__Tasks to carry out__:
(1) In the Access bulk-insert thread, list every parameter in the definition of the function bulk_insert_to_access.
(2) Answer these questions from the Access bulk-insert thread:
(a) What is the default MaxLocksPerFile value that the poster cannot increase?
(b) Roughly how many rows are inserted before the 'File Sharing Lock Count Exceeded' error appears?
(c) What delimiter does the code pass to pd.read_csv when reading the .txt file?
(3) Continue the forum thread about bulk inserts into MS Access from the point where it stops.
# START OF Extract
Avoid file sharing lock in MS Access during bulk insert

Question

File sharing lock count exceeded // python import to access table.

If anyone can assist with this you’ll be a life saver. I have a script in python that is attempting to automate a manual process in which a user imports a .txt with 1,500,000 rows into an access table. In writing the python, I’ve landed on using a bulk insert which basically takes a data frame, and then splits it into .csv’s with some row size like 50,000 and then I insert into the access table from the individual .csv’s.

The problem is it’s a company PC and I can’t increase the MaxLocksPerFile default value of 9500. I’m doing 5,000 row .csv files and committing every 10 batches. So that’s inserting 5,000 rows until it hits 50,000 then it’s committing. It does about 350,000 before throwing the ‘File Sharing Lock Count Exceeded’ error.

I’ve tried every combination of batch size and commit interval one can conceive. I’ve tried executemany to execute one sql statement many times, I’ve tried execute to load 1.5M rows and then commit them. Everything has failed.

Has anyone done something like this in Access? Also, before you say to use a more robust DB, I would if I could. My director uses Access still so at this point, I’m stuck with it. I would use Sql server if I could.

Code here: function to import data

def bulk_insert_to_access(file_path, table_name, temp_file_path=None, chunk_size=5000, commit_interval=100): 
    """
    Inserts data from a dataframe to Access using an optimized bulk insert.
    This method works by saving data to a temporary CSV file and then using an SQL SELECT INTO command.
    """
    # Step 1: Read the .txt file and prepare the dataframe
    df = pd.read_csv(file_path, delimiter="\t", encoding="utf-8")

    # Adjust your data as needed (like column cleaning, etc.)
    column_specs = get_column_specs(table_name)
    df_adjusted = adjust_data_to_specs(df, column_specs)

    
    if not temp_file_path:
        temp_file_path = c for os.path.dirname(file_path)

    # Break DF into chunks
    chunks = [df_adjusted.iloc[i:i + chunk_size] for i in range(0, len(df_adjusted), chunk_size)]

    # List to keep track of temporary files for cleanup later
    chunk_file_paths = []

    # Step 2: Perform the bulk insert via SQL SELECT INTO method
    conn = pyodbc.connect(connect_str)
    cursor = conn.cursor()

    try:
        for idx, chunk in enumerate(chunks):
            # Save the chunk to a temporary CSV file
            chunk_file_path = os.path.join(temp_file_path, f"temp_data_chunk_{idx}.csv")
            chunk.to_csv(chunk_file_path, index=False, header=False)  # Save to temporary file
            chunk_file_paths.append(chunk_file_path)  # Track file for later cleanup

            # Perform the bulk insert for each chunk
            sql = f"""
# END OF Extract
# START OF Dataset rows
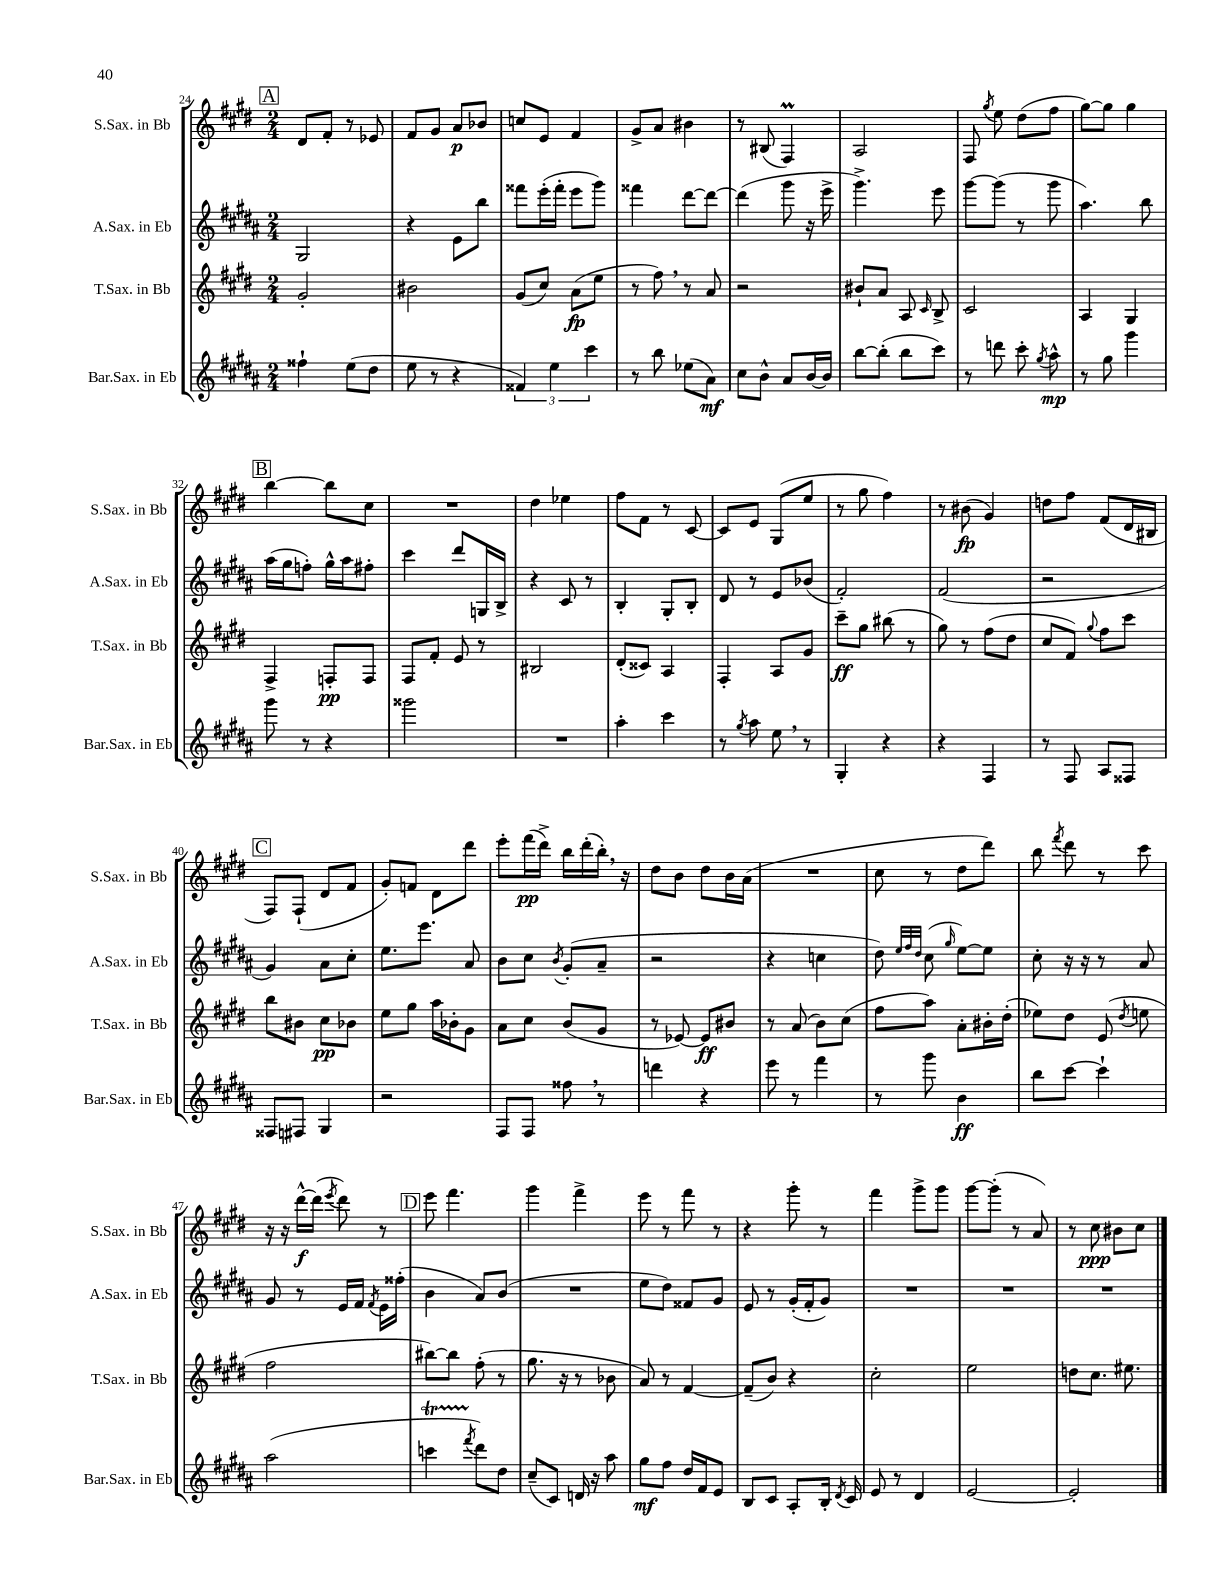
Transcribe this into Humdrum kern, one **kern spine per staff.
# END OF Dataset rows
# START OF Dataset rows
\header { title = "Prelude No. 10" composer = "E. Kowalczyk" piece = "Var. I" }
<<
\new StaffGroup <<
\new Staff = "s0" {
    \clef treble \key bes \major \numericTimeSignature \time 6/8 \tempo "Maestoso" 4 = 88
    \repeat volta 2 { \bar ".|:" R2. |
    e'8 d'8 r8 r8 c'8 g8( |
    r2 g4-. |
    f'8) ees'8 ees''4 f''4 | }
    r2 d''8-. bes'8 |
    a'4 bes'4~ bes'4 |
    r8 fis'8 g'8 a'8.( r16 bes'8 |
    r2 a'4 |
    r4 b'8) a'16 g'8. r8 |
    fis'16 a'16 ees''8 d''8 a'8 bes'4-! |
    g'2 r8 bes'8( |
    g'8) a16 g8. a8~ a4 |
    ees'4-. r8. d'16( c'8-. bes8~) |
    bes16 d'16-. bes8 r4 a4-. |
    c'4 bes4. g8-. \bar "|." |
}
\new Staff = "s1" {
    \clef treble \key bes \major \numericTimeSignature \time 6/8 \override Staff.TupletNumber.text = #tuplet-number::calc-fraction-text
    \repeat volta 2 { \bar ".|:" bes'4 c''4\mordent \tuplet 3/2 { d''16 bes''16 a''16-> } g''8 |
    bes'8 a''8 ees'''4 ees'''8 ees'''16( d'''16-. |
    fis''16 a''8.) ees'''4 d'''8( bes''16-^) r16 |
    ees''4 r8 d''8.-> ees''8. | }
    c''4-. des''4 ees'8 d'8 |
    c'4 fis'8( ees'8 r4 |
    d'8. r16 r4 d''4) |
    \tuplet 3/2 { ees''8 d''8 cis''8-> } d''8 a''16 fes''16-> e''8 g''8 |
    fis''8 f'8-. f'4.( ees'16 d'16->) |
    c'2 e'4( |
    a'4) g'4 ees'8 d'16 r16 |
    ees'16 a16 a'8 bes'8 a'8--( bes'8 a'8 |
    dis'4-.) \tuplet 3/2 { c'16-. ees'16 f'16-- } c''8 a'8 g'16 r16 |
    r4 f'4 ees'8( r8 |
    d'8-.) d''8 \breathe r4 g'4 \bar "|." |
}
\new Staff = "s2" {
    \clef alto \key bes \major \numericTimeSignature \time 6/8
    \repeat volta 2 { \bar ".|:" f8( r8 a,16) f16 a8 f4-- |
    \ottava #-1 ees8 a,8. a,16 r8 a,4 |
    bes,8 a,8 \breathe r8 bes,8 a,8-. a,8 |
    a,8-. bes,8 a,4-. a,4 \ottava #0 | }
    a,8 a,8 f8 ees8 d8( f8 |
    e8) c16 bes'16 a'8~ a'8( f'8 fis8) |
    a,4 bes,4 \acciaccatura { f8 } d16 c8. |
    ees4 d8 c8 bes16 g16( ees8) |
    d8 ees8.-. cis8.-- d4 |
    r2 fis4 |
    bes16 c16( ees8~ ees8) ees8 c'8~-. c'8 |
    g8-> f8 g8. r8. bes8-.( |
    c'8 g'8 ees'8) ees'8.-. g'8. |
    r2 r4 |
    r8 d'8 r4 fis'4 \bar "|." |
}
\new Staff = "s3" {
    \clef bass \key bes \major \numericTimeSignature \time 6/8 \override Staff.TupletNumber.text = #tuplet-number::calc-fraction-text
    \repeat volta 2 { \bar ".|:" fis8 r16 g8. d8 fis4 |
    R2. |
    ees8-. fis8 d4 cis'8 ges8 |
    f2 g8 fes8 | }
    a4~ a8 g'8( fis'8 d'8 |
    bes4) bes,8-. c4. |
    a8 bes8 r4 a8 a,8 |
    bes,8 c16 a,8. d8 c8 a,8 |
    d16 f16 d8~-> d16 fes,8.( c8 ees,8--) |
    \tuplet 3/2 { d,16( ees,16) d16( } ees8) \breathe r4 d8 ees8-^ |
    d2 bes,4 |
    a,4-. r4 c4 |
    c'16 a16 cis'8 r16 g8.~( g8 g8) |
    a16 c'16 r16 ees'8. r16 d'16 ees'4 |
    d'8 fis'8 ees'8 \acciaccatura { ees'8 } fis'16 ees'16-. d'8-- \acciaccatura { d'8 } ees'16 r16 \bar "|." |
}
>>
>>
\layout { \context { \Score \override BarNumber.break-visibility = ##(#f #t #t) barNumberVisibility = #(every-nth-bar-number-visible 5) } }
# END OF Dataset rows
__Answers for the tasks__:
(1) file_path, table_name, temp_file_path, chunk_size, commit_interval

(2)
(a) 9500
(b) About 350,000
(c) A tab ("\t")

(3)
            INSERT INTO [{table_name}] 
            SELECT * FROM [Text;FMT=TabDelimited;HDR=NO;DATABASE={os.path.dirname(chunk_file_path)}].[{os.path.basename(chunk_file_path)}]
            """
            try:
                # Execute SQL statement to insert data from chunked file
                start_time = time.time()
                cursor.execute(sql)
                
                # Commit after every `commit_interval` chunks
                if (idx + 1) % commit_interval == 0:
                    conn.commit()
                    time.sleep(1)  # Add a small delay after commit to release locks
                
                elapsed_time = time.time() - start_time
                print(f"Bulk insert for chunk {idx} completed in {elapsed_time:.2f} seconds")

            except pyodbc.Error as e:
                print(f"Error during bulk insert for chunk {idx}: {e}")
                conn.rollback()  # Rollback only the current chunk

        # Commit after the last chunk if not already committed
        conn.commit()

    except pyodbc.Error as e:
        print(f"Error during the bulk insert process: {e}")
        conn.rollback()

    finally:
        # Cleanup temporary files
        for file_path in chunk_file_paths:
            if os.path.exists(file_path):
                try:
                    os.remove(file_path)
                except OSError as e:
                    print(f"Error deleting temporary file {file_path}: {e}")

        
        cursor.close()
        conn.close()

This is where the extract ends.